▶ **Short problem**:
Answer these from the post on Pseudo-Isidore below:
1. What year does the post give as the terminus ante quem for the start of work on the interpolated Hispana?
2. How many Roman law citations does Divinis praeceptis contain?
3. In what work do the Roman law citations of the Gregory missive have parallels?

▶ **Text**:
"""

Friday, August 2, 2013

Towards a Theory of Pseudo-Isidore: Part III

What elements of Pseudo-Isidore does Divinis praeceptis attest to?

As I said last time, its text is little more than a patchwork of legal citations, almost all of them apparently drawn from the Collectio Hispana. And one of these citations contains a fairly distinctive textual variant that recurs in the interpolated Hispana (a.k.a the Autun Hispana, or the Hispana Gallica Augustodunensis--the legal collection apparently prepared by our forgers and deployed as a vehicle for the decretal forgeries) and almost nowhere else. So if you buy my arguments, Divinis praeceptis gives you a terminus ante quem of 833 for the start of work on the interpolated Hispana.

Divinis praeceptis also contains two Roman law citations (one of them from an expansion to Alaric's Breviary, the other a Sirmondian constitution). Interestingly, our decretal forgers almost never cite Roman law unless that law is also excerpted somewhere in Benedictus Levita. Whenever you get Roman law in the decretals, if you look down in Hinschius’s apparatus fontium you’ll almost always find that the same text also occurs in Benedictus. It’s like our decretal forgers didn’t have any Roman law to hand, except the Roman law that had been cut and pasted into Benedictus Levita. And sure enough, the Roman law citations of the Gregory missive also have Benedictus Levita parallels. So if you buy my arguments, we also have at least the slightest hint that someone has started to amass the texts that later came to be packaged as the capitularies of Benedictus Levita. I want to emphasize that this is a slight hint. It is not a firm date. I wouldn’t go so far as to call it a terminus of any kind. But it is still worth noting.

"""

▶ **Information provided**:
"""

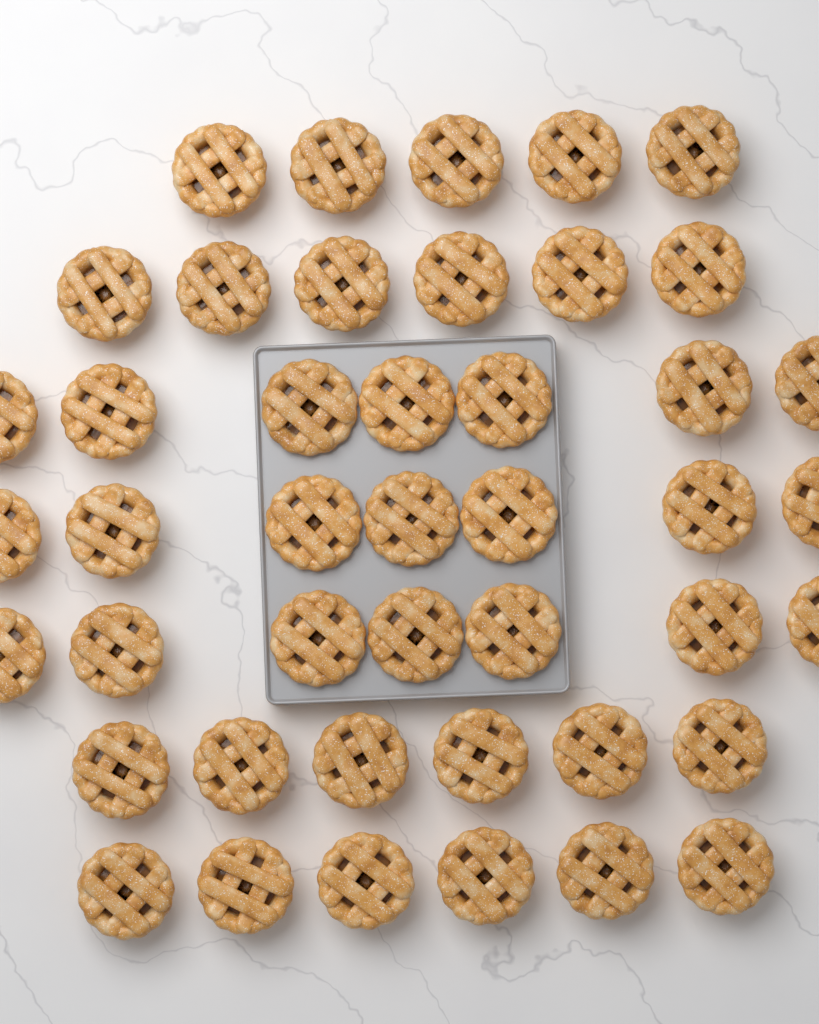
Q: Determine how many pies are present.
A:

"""

▶ **Exercise answer**:
1. 833
2. Two
3. Benedictus Levita